In this industrial northern state, you can buy footage of a woman being raped for the price of a cheap meal.
Al Jazeera found several videos that appeared to depict rape for sale across the state. They cost from Rs 20 to Rs 200 (30 cents to $3) and are transmitted to a customer’s mobile phone in a matter of seconds.
The faces of the women are visible in these films. Their voices are clear. The attacks on them are brutal.
In Meerut, a city in western Uttar Pradesh, an area mostly known for the manufacturing of sporting goods, local contacts indicated that the movie files, marketed as “rape videos”, were available in nearby villages.
With shopkeepers cautious about selling them to non-locals, one local man in the village of Incholi – roughly 15km from Meerut – agreed to buy one and show it to Al Jazeera.
Shahnawaz, who declined to use his real name, said that the videos are not generally made with the intention of being sold on the open market. Still, he’s heard a lot about them.
“They make it to blackmail the victims [of rape] … so that they don’t go and file a complaint in the nearest police station,” Shawnawaz explained.
Sometimes, he said, the videos are stolen from the perpetrator’s phone when he takes his device to a shop for repairs. The stolen footage is them sold to anyone who asks for it.

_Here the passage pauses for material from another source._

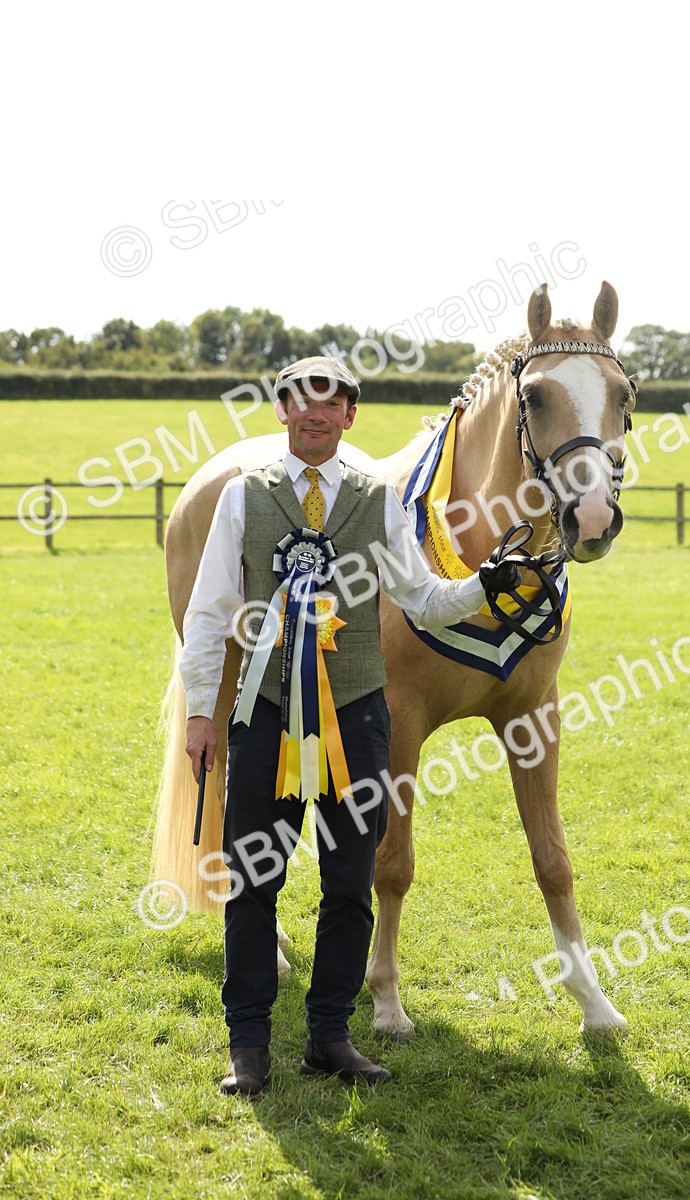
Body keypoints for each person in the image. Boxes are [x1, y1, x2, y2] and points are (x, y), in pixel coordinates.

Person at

Most shopkeepers are careful to sell the videos only to locals, and generally deny any knowledge of them. Some, however, agreed to share explicit videos, including rape clips, with Al Jazeera.
One of them admitted that he had many such “local films”, as the videos are euphemistically referred to. There are watchwords in the trade – akin to a secret handshake – that let the sellers know that a customer seeks rape videos – as opposed to other pornography, which the kiosks also sell.

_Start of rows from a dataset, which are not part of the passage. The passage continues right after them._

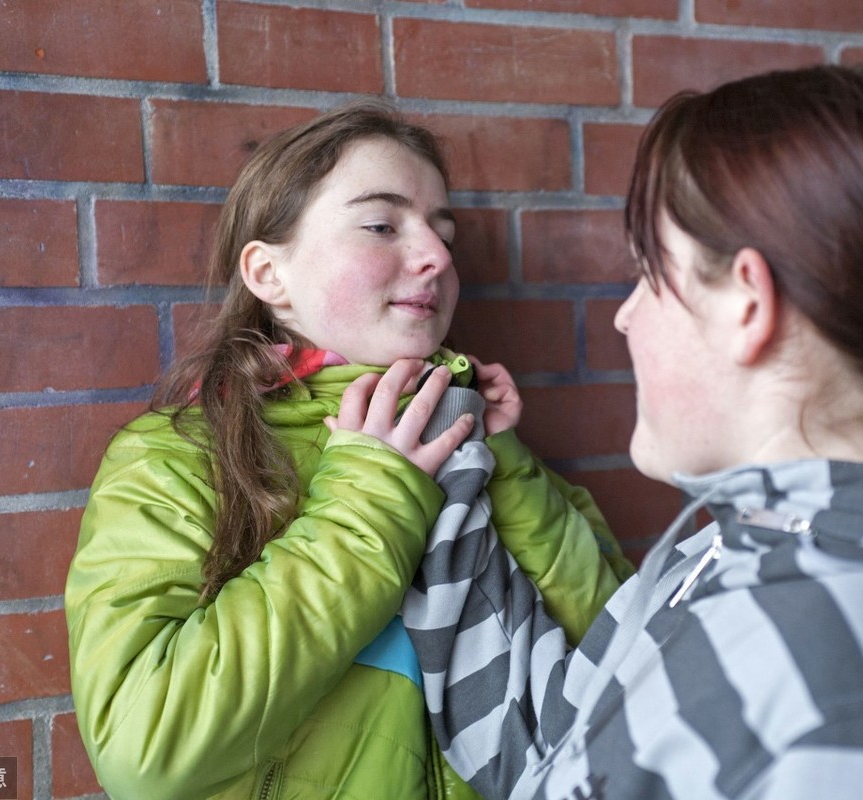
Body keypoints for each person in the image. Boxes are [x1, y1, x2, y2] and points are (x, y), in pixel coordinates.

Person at [347, 65, 863, 798]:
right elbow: (547, 748)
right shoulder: (733, 547)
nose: (624, 315)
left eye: (648, 274)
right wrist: (439, 465)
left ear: (748, 303)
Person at [64, 100, 633, 800]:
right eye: (380, 225)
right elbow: (146, 749)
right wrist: (372, 499)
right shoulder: (177, 459)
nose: (436, 255)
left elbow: (628, 662)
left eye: (440, 229)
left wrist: (503, 462)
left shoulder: (485, 445)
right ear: (269, 275)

Once a rape video reaches one dealer, it spreads like wildfire, through applications such as WhatsApp, to other parts of the country. In fact, “WhatsApp sex videos” is one term used for rape videos in this part of the country.
In the village of Saharanpur in western Uttar Pradesh, one man who readily admitted that he frequently purchases pornography – particularly videos of rape – told Al Jazeera that he buys them from other nearby villages.
The videos he buys at shops and kiosks come mainly from other customers who sell the footage to the shopkeepers, he explained. He has a collection of these films on his laptop and described the rape footage as “pornography”.
He watches the videos, he said, because they give him “peace of mind”.